Das waren deutsche Soldaten aus dem Krieg 1914–1918…
Nathan begriff überhaupt nichts mehr. Er richtete sich schwankend auf und untersuchte die Machart der Leichensäcke. Sie waren aus Nylon, es waren die der Pole Explorer , das stand außer Zweifel. Eine neue Idee ging ihm durch den Kopf. Die Hände… Er legte sie nacheinander frei und untersuchte eingehend die Finger der Toten. Der Mittelfinger der rechten Hand der zweiten Leiche war rohes Fleisch. Der Nagel … der Nagel, den er vom Boden der Kühlkammer der Pole Explorer
aufgehoben hatte, war weder dem Arzt noch den anderen abgerissen worden, sondern dieser Mumie …

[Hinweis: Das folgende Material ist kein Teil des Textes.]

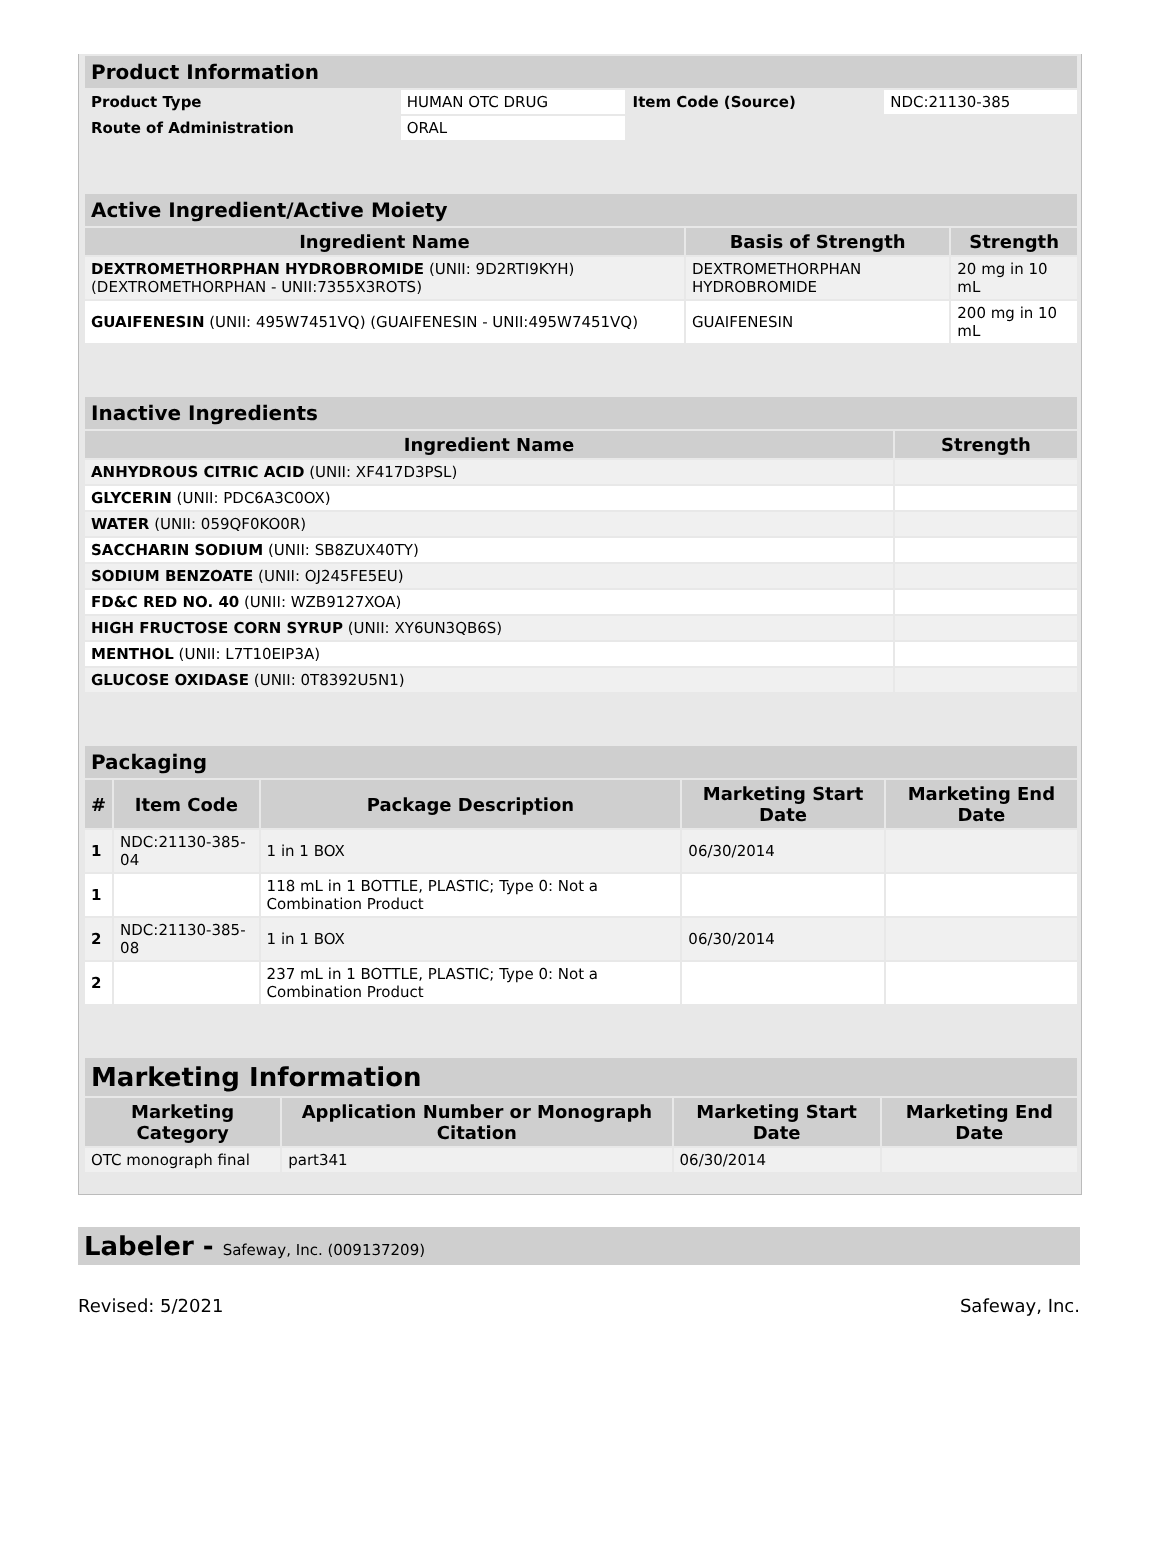| Product Information | | | |
| Product Type | HUMAN OTC DRUG | Item Code (Source) | NDC:21130-385 |
| Route of Administration | ORAL | | |
| Active Ingredient/Active Moiety | | |
| Ingredient Name | Basis of Strength | Strength |
| DEXTROMETHORPHAN HYDROBROMIDE (UNII: 9D2RTI9KYH) (DEXTROMETHORPHAN - UNII:7355X3ROTS) | DEXTROMETHORPHAN HYDROBROMIDE | 20 mg in 10 mL |
| GUAIFENESIN (UNII: 495W7451VQ) (GUAIFENESIN - UNII:495W7451VQ) | GUAIFENESIN | 200 mg in 10 mL |
| Inactive Ingredients | |
| Ingredient Name | Strength |
| ANHYDROUS CITRIC ACID (UNII: XF417D3PSL) | |
| GLYCERIN (UNII: PDC6A3C0OX) | |
| WATER (UNII: 059QF0KO0R) | |
| SACCHARIN SODIUM (UNII: SB8ZUX40TY) | |
| SODIUM BENZOATE (UNII: OJ245FE5EU) | |
| FD&C RED NO. 40 (UNII: WZB9127XOA) | |
| HIGH FRUCTOSE CORN SYRUP (UNII: XY6UN3QB6S) | |
| MENTHOL (UNII: L7T10EIP3A) | |
| GLUCOSE OXIDASE (UNII: 0T8392U5N1) | |
| Packaging | | | | |
| # | Item Code | Package Description | Marketing Start Date | Marketing End Date |
| 1 | NDC:21130-385-04 | 1 in 1 BOX | 06/30/2014 | |
| 1 | | 118 mL in 1 BOTTLE, PLASTIC; Type 0: Not a Combination Product | | |
| 2 | NDC:21130-385-08 | 1 in 1 BOX | 06/30/2014 | |
| 2 | | 237 mL in 1 BOTTLE, PLASTIC; Type 0: Not a Combination Product | | |
| Marketing Information | | | |
| Marketing Category | Application Number or Monograph Citation | Marketing Start Date | Marketing End Date |
| OTC monograph final | part341 | 06/30/2014 | |
Labeler - Safeway, Inc. (009137209)
Revised: 5/2021 Safeway, Inc.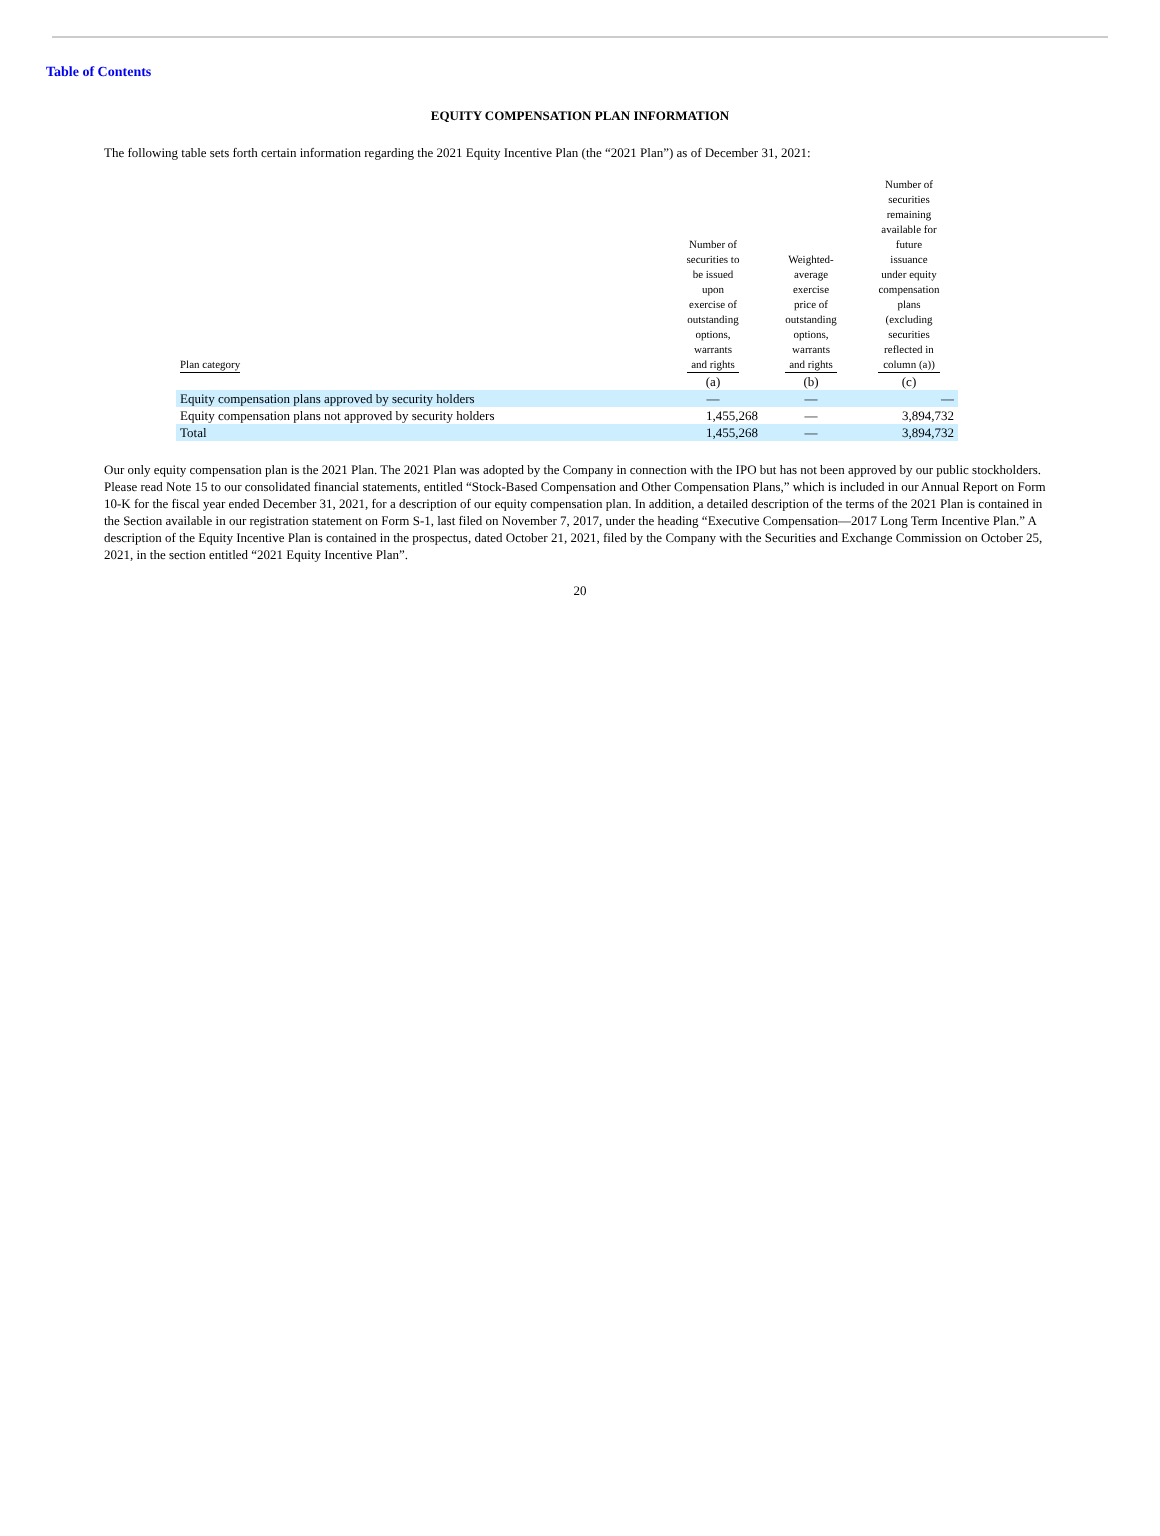Table of Contents
EQUITY COMPENSATION PLAN INFORMATION
The following table sets forth certain information regarding the 2021 Equity Incentive Plan (the “2021 Plan”) as of December 31, 2021:
| Plan category | Number of securities to be issued upon exercise of outstanding options, warrants and rights | Weighted- average exercise price of outstanding options, warrants and rights | Number of securities remaining available for future issuance under equity compensation plans (excluding securities reflected in column (a)) |
| --- | --- | --- | --- |
| | (a) | (b) | (c) |
| Equity compensation plans approved by security holders | — | — | — |
| Equity compensation plans not approved by security holders | 1,455,268 | — | 3,894,732 |
| Total | 1,455,268 | — | 3,894,732 |
Our only equity compensation plan is the 2021 Plan. The 2021 Plan was adopted by the Company in connection with the IPO but has not been approved by our public stockholders. Please read Note 15 to our consolidated financial statements, entitled “Stock-Based Compensation and Other Compensation Plans,” which is included in our Annual Report on Form 10-K for the fiscal year ended December 31, 2021, for a description of our equity compensation plan. In addition, a detailed description of the terms of the 2021 Plan is contained in the Section available in our registration statement on Form S-1, last filed on November 7, 2017, under the heading “Executive Compensation—2017 Long Term Incentive Plan.” A description of the Equity Incentive Plan is contained in the prospectus, dated October 21, 2021, filed by the Company with the Securities and Exchange Commission on October 25, 2021, in the section entitled “2021 Equity Incentive Plan”.
20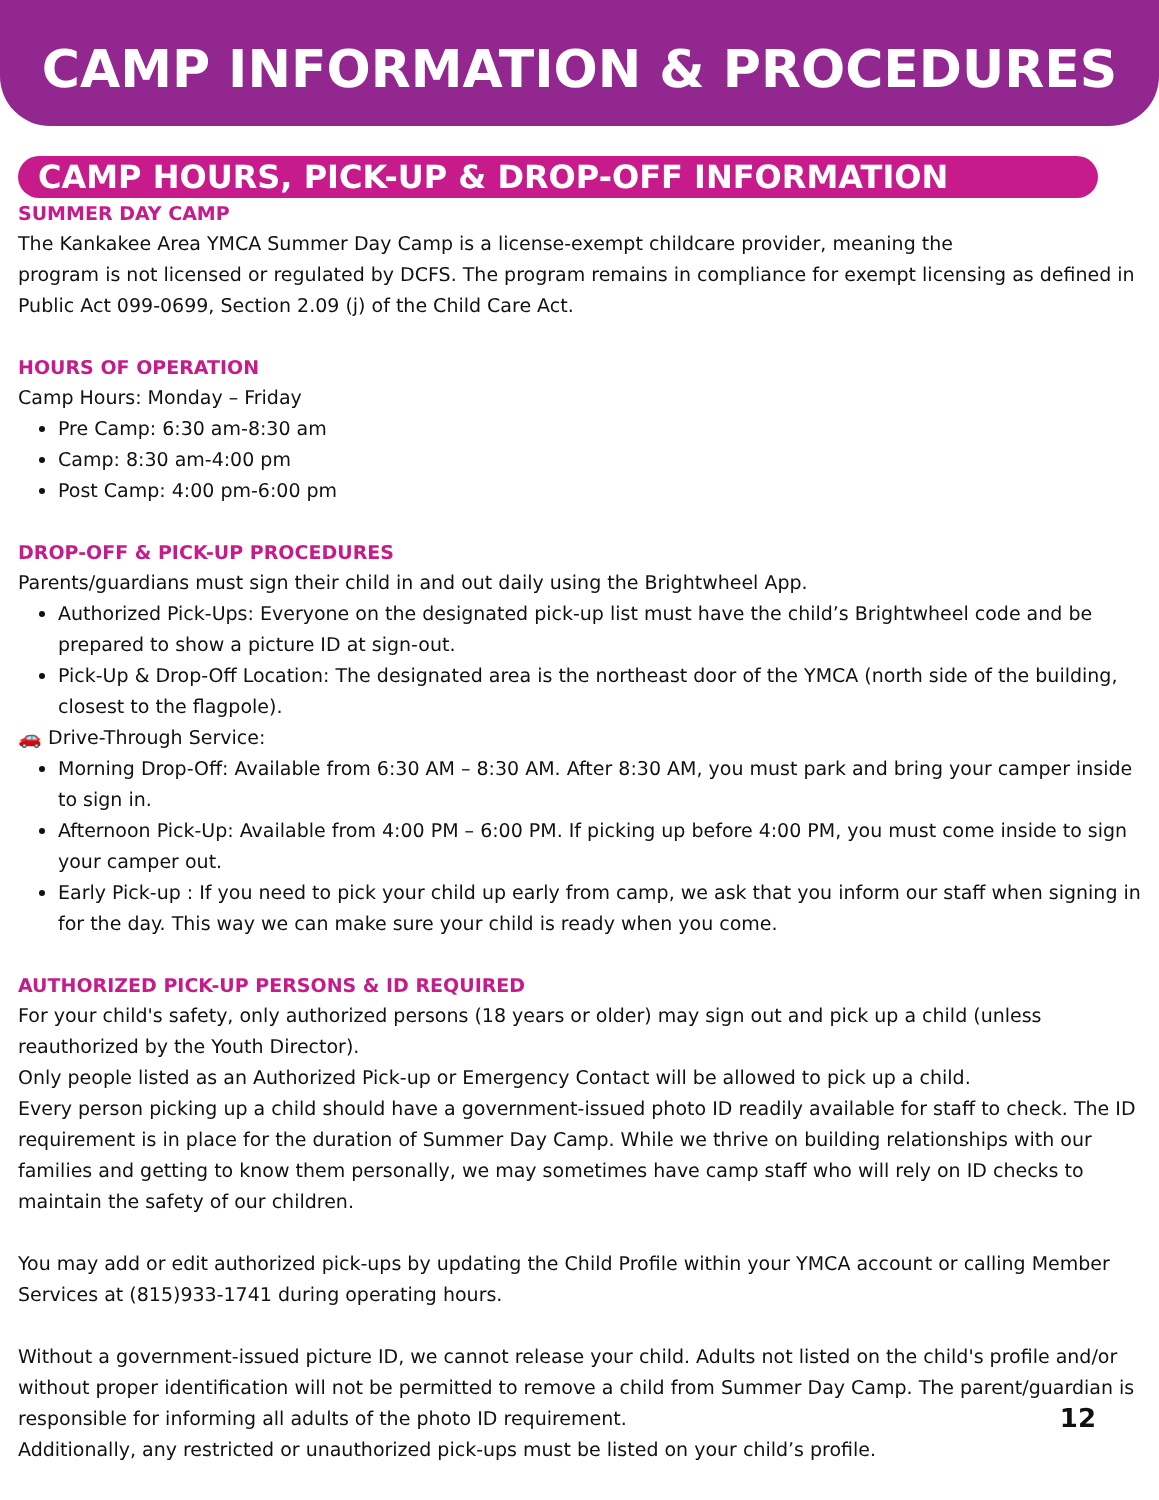CAMP INFORMATION & PROCEDURES
CAMP HOURS, PICK-UP & DROP-OFF INFORMATION
SUMMER DAY CAMP
The Kankakee Area YMCA Summer Day Camp is a license-exempt childcare provider, meaning the
program is not licensed or regulated by DCFS. The program remains in compliance for exempt licensing as defined in Public Act 099-0699, Section 2.09 (j) of the Child Care Act.
HOURS OF OPERATION
Camp Hours: Monday – Friday
Pre Camp: 6:30 am-8:30 am
Camp: 8:30 am-4:00 pm
Post Camp: 4:00 pm-6:00 pm
DROP-OFF & PICK-UP PROCEDURES
Parents/guardians must sign their child in and out daily using the Brightwheel App.
Authorized Pick-Ups: Everyone on the designated pick-up list must have the child’s Brightwheel code and be prepared to show a picture ID at sign-out.
Pick-Up & Drop-Off Location: The designated area is the northeast door of the YMCA (north side of the building, closest to the flagpole).
🚗 Drive-Through Service:
Morning Drop-Off: Available from 6:30 AM – 8:30 AM. After 8:30 AM, you must park and bring your camper inside to sign in.
Afternoon Pick-Up: Available from 4:00 PM – 6:00 PM. If picking up before 4:00 PM, you must come inside to sign your camper out.
Early Pick-up : If you need to pick your child up early from camp, we ask that you inform our staff when signing in for the day. This way we can make sure your child is ready when you come.
AUTHORIZED PICK-UP PERSONS & ID REQUIRED
For your child's safety, only authorized persons (18 years or older) may sign out and pick up a child (unless reauthorized by the Youth Director).
Only people listed as an Authorized Pick-up or Emergency Contact will be allowed to pick up a child.
Every person picking up a child should have a government-issued photo ID readily available for staff to check. The ID requirement is in place for the duration of Summer Day Camp. While we thrive on building relationships with our families and getting to know them personally, we may sometimes have camp staff who will rely on ID checks to maintain the safety of our children.
You may add or edit authorized pick-ups by updating the Child Profile within your YMCA account or calling Member Services at (815)933-1741 during operating hours.
Without a government-issued picture ID, we cannot release your child. Adults not listed on the child's profile and/or without proper identification will not be permitted to remove a child from Summer Day Camp. The parent/guardian is responsible for informing all adults of the photo ID requirement. 12
Additionally, any restricted or unauthorized pick-ups must be listed on your child’s profile.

Ein Teil des Geheimnisses lüftete sich.
Als die Taucher das Wrack nach den Kadmiumfässern abgesucht hatten, waren sie auf diese Leichen gestoßen. Aber warum hatten sie sie aus ihrem stählernen Grab geholt? Warum hatten sie beschlossen, sie hier, an diesem Strand zu beerdigen? Es fiel ihm schwer, klar zu denken, das alles ergab keinen Sinn. Nathan richtete sich auf und begann, die Verstorbenen zu beerdigen, als er plötzlich den langen und sauberen Einschnitt sah, der die Jacke eines der Soldaten durchzog.
Kalter Schweiß lief ihm den Rücken hinunter.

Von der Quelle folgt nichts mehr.